In this lecture, we discussed some more core SML language features that we can use to write more useful SML programs.
We introduced tuples, which are collections of multiple values. We learned that tuples have their own tuple types, or product types, which tells us how many entries are in the tuple, and what the types of its components are.
We also learned more about functions, specifically about the anonymous lambda expression, which is a function expression which does not have a name. Since functions are values, these lambda expressions can be bound to variables like normal values.
Binding and scope was introduced, which is one of the primary differentiators between functional and non-functional languages. This plays into our ideal of modularity, because binding forbids functions from exhibiting differing behavior depending on bindings that occur after it was originally declared.
We also saw patterns, which are the basic constructs we use in order to deconstruct and branch our programs based on the structure of a value. These include wildcards, variables, tuples, and constants.

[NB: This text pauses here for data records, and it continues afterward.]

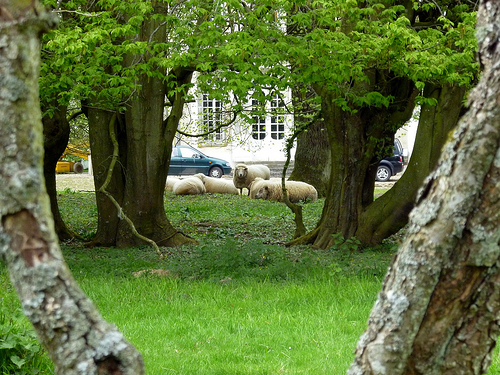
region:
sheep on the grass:
[141, 138, 352, 217]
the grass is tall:
[166, 279, 348, 333]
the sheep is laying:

Functional programming gives us mathematical tools to understand our code, and we learned about a few. We learned about the concept of extensional equivalence, which relates SML expressions which exhibit the same behavior. Referential transparency lets us substitute these expressions for each other freely, allowing us to reason equationally about SML expressions in the same way that we do about math.
The five-step methodology was also introduced, which consists of properly documenting and testing our code, by explicitly writing out types, preconditions, and postconditions, as well as unit tests that demonstrate the behavior of a function.